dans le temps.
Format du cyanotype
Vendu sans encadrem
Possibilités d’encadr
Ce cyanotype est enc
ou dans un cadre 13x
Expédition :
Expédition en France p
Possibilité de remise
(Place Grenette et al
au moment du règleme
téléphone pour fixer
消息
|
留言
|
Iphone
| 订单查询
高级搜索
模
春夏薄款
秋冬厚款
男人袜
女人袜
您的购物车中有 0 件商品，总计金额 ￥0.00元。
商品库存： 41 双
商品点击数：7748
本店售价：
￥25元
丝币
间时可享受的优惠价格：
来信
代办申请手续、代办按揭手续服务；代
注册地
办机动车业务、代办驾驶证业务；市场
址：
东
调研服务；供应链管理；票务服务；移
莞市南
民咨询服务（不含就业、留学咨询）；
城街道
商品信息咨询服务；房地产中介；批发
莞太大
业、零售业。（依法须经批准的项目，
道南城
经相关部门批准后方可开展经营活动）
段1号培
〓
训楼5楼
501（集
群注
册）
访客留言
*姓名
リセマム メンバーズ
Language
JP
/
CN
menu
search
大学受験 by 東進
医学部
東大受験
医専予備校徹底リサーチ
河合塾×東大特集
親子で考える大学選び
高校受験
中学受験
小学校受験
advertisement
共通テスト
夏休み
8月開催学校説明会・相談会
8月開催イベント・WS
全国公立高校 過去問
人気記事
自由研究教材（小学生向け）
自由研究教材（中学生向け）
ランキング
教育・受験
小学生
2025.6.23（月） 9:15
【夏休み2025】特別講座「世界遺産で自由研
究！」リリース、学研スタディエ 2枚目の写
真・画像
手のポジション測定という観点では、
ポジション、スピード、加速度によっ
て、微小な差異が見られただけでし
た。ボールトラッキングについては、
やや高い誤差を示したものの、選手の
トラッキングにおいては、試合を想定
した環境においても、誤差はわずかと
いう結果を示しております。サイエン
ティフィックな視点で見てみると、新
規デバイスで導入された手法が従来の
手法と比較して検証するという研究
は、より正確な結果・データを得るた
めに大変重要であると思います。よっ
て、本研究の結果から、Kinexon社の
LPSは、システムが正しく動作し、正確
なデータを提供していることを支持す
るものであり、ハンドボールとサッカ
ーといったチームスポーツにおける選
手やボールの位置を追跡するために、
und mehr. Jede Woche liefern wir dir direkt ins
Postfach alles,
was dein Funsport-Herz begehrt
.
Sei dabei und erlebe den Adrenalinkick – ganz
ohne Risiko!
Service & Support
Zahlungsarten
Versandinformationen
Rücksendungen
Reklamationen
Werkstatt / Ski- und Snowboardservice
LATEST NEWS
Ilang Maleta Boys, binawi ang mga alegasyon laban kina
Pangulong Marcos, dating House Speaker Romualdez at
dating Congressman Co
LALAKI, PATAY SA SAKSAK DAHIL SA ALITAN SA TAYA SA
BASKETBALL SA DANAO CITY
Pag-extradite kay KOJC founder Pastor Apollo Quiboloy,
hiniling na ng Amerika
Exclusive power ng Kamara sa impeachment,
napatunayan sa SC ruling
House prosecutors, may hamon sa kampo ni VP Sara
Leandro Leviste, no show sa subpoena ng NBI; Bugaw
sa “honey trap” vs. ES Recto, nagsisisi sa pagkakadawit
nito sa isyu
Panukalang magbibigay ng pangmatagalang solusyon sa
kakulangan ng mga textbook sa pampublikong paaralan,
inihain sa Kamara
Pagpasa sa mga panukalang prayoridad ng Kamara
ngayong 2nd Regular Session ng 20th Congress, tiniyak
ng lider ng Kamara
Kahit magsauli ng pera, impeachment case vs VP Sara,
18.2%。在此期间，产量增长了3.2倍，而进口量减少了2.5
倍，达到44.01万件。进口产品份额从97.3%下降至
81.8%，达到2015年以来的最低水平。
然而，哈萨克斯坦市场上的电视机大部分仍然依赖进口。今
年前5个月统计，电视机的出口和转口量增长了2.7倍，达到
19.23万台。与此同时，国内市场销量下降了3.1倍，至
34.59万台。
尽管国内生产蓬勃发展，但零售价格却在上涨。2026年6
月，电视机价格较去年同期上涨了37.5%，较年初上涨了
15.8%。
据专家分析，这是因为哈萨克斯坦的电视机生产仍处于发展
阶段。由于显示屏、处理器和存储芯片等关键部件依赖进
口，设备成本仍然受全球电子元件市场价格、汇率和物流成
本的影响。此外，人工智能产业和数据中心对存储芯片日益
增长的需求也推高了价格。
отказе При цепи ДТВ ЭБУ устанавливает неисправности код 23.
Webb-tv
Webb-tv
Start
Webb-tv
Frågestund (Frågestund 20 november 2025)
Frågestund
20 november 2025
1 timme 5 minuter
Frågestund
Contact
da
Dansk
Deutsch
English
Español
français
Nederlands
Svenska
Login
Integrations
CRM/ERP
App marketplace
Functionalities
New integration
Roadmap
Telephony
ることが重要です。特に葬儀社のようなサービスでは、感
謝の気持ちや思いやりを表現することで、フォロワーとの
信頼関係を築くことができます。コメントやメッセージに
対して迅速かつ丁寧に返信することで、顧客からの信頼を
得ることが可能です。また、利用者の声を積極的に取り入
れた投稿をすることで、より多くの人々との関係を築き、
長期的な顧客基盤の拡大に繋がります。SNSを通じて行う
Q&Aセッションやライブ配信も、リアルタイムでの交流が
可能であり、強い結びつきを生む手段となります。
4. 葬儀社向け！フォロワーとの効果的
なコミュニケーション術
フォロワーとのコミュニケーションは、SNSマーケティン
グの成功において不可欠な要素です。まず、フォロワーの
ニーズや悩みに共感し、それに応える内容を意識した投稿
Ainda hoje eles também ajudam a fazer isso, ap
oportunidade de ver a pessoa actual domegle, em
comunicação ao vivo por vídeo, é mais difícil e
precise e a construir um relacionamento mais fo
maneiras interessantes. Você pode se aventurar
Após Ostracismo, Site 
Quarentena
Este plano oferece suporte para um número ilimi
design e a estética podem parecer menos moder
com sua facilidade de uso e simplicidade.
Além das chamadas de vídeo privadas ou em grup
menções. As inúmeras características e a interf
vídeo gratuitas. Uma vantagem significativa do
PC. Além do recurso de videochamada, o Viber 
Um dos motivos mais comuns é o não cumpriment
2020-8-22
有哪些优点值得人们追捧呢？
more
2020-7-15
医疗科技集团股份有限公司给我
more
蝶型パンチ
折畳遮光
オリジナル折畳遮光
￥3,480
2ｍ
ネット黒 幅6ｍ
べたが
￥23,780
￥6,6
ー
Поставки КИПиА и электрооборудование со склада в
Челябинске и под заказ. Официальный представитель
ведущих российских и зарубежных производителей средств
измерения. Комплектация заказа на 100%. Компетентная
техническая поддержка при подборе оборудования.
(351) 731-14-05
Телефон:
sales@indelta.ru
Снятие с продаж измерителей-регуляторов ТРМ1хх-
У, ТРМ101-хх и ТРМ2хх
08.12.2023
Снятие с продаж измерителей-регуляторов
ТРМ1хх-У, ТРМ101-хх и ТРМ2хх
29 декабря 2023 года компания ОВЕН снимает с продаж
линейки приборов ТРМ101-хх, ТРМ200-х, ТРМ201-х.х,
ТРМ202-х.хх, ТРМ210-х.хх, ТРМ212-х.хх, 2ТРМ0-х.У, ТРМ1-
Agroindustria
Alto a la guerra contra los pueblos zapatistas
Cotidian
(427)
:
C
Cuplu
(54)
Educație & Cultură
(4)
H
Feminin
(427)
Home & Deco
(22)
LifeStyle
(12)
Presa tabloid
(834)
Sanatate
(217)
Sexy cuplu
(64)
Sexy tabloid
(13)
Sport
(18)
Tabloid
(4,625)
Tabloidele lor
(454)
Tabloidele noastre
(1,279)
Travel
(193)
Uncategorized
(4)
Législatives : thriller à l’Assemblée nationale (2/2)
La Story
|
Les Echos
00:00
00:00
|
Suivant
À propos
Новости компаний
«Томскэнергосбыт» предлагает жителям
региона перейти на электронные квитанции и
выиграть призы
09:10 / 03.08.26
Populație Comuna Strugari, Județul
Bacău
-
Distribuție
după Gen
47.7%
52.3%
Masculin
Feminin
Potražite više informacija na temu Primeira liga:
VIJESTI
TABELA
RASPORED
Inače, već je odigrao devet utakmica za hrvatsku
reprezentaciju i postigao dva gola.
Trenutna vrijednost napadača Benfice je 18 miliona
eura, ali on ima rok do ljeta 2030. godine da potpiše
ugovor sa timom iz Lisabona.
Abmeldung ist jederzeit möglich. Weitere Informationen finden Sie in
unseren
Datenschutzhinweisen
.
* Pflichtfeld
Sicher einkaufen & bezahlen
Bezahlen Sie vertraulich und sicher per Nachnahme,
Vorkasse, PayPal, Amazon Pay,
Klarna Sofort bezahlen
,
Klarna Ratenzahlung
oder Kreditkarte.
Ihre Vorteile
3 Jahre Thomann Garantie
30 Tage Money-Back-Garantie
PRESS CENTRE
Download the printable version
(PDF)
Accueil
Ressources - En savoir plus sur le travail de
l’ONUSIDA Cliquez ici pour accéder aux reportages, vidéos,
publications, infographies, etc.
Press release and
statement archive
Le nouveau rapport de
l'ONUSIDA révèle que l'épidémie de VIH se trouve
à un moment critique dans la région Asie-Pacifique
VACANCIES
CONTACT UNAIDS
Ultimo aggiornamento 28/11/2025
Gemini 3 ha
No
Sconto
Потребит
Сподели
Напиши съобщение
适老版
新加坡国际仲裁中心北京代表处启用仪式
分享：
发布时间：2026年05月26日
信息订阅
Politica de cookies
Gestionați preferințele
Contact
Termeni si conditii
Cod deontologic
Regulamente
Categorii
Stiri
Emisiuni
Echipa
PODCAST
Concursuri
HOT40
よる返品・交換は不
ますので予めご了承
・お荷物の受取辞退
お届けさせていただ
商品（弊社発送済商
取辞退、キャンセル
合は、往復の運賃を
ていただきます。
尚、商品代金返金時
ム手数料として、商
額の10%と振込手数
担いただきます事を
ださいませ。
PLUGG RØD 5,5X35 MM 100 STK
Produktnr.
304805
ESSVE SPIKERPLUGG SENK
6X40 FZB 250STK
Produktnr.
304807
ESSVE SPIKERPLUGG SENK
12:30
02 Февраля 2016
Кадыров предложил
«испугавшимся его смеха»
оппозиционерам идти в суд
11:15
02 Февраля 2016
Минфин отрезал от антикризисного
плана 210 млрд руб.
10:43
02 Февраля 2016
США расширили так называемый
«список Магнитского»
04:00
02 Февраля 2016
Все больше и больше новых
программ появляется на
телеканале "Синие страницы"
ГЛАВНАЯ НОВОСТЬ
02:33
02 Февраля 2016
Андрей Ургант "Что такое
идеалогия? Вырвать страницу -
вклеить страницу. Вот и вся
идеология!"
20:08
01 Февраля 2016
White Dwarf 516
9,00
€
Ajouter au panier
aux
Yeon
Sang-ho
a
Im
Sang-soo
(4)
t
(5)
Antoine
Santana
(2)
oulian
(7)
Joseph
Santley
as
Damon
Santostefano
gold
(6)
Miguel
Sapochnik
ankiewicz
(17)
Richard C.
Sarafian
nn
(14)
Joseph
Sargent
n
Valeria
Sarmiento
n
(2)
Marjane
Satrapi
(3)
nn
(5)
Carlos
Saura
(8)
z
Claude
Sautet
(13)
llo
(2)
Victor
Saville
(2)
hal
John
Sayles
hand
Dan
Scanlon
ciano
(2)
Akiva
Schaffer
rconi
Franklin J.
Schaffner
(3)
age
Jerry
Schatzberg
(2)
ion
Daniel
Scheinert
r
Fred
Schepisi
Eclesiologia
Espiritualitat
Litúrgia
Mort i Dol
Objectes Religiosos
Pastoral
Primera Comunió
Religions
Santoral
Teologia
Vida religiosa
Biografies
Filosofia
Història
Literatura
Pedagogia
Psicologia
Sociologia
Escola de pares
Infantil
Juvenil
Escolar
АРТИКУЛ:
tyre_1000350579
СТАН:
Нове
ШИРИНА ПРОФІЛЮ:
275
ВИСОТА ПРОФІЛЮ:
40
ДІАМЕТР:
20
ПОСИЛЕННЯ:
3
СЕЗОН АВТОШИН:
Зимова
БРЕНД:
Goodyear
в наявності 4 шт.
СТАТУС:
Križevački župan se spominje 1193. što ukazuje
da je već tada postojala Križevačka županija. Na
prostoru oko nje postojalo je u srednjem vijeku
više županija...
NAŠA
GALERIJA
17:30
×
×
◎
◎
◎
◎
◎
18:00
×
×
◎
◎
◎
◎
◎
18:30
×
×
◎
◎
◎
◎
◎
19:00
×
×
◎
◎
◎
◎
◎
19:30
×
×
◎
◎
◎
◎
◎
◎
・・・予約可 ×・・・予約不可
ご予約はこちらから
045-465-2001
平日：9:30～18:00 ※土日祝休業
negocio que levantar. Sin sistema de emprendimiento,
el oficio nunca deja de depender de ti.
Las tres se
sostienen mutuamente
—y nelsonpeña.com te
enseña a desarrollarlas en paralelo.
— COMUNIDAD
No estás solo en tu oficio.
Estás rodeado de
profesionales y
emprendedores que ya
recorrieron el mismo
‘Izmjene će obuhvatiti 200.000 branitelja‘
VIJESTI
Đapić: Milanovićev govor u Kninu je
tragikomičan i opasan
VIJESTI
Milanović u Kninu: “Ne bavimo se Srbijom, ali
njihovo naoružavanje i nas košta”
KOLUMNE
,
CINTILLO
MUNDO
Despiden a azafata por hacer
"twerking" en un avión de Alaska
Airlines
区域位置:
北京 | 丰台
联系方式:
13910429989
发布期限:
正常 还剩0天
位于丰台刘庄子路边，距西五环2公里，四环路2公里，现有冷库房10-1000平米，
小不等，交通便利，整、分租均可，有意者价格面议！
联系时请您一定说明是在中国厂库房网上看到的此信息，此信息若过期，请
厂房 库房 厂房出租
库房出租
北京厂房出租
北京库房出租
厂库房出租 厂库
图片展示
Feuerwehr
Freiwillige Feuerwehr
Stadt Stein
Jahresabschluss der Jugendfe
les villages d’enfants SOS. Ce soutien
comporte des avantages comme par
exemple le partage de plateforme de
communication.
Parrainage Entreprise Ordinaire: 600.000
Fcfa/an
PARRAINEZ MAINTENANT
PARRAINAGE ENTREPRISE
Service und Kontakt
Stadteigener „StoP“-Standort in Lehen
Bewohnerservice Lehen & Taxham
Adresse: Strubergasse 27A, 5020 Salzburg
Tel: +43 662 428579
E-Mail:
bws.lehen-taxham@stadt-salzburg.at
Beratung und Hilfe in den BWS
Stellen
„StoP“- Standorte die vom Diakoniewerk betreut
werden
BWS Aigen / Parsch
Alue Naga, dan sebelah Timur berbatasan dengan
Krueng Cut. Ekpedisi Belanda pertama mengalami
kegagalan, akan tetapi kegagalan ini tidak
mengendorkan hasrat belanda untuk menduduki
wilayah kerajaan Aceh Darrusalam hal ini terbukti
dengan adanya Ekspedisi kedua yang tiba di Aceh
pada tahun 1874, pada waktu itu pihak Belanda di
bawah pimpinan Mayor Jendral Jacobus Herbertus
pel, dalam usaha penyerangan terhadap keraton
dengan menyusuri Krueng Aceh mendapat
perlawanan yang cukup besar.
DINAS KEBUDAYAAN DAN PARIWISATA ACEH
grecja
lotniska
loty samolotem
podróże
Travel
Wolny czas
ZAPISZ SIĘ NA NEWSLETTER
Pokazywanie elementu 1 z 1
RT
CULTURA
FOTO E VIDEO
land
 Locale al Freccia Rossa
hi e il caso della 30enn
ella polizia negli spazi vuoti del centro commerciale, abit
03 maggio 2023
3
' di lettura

Work required = Please edit the entries from the first line through the line containing "Ilang Maleta Boys, binawi", replacing "Rücksendungen" with "Retouren" and leaving everything else unchanged. Give back only those lines.

Output for this exercise =
dans le temps.
Format du cyanotype
Vendu sans encadrem
Possibilités d’encadr
Ce cyanotype est enc
ou dans un cadre 13x
Expédition :
Expédition en France p
Possibilité de remise
(Place Grenette et al
au moment du règleme
téléphone pour fixer
消息
|
留言
|
Iphone
| 订单查询
高级搜索
模
春夏薄款
秋冬厚款
男人袜
女人袜
您的购物车中有 0 件商品，总计金额 ￥0.00元。
商品库存： 41 双
商品点击数：7748
本店售价：
￥25元
丝币
间时可享受的优惠价格：
来信
代办申请手续、代办按揭手续服务；代
注册地
办机动车业务、代办驾驶证业务；市场
址：
东
调研服务；供应链管理；票务服务；移
莞市南
民咨询服务（不含就业、留学咨询）；
城街道
商品信息咨询服务；房地产中介；批发
莞太大
业、零售业。（依法须经批准的项目，
道南城
经相关部门批准后方可开展经营活动）
段1号培
〓
训楼5楼
501（集
群注
册）
访客留言
*姓名
リセマム メンバーズ
Language
JP
/
CN
menu
search
大学受験 by 東進
医学部
東大受験
医専予備校徹底リサーチ
河合塾×東大特集
親子で考える大学選び
高校受験
中学受験
小学校受験
advertisement
共通テスト
夏休み
8月開催学校説明会・相談会
8月開催イベント・WS
全国公立高校 過去問
人気記事
自由研究教材（小学生向け）
自由研究教材（中学生向け）
ランキング
教育・受験
小学生
2025.6.23（月） 9:15
【夏休み2025】特別講座「世界遺産で自由研
究！」リリース、学研スタディエ 2枚目の写
真・画像
手のポジション測定という観点では、
ポジション、スピード、加速度によっ
て、微小な差異が見られただけでし
た。ボールトラッキングについては、
やや高い誤差を示したものの、選手の
トラッキングにおいては、試合を想定
した環境においても、誤差はわずかと
いう結果を示しております。サイエン
ティフィックな視点で見てみると、新
規デバイスで導入された手法が従来の
手法と比較して検証するという研究
は、より正確な結果・データを得るた
めに大変重要であると思います。よっ
て、本研究の結果から、Kinexon社の
LPSは、システムが正しく動作し、正確
なデータを提供していることを支持す
るものであり、ハンドボールとサッカ
ーといったチームスポーツにおける選
手やボールの位置を追跡するために、
und mehr. Jede Woche liefern wir dir direkt ins
Postfach alles,
was dein Funsport-Herz begehrt
.
Sei dabei und erlebe den Adrenalinkick – ganz
ohne Risiko!
Service & Support
Zahlungsarten
Versandinformationen
Retouren
Reklamationen
Werkstatt / Ski- und Snowboardservice
LATEST NEWS
Ilang Maleta Boys, binawi ang mga alegasyon laban kina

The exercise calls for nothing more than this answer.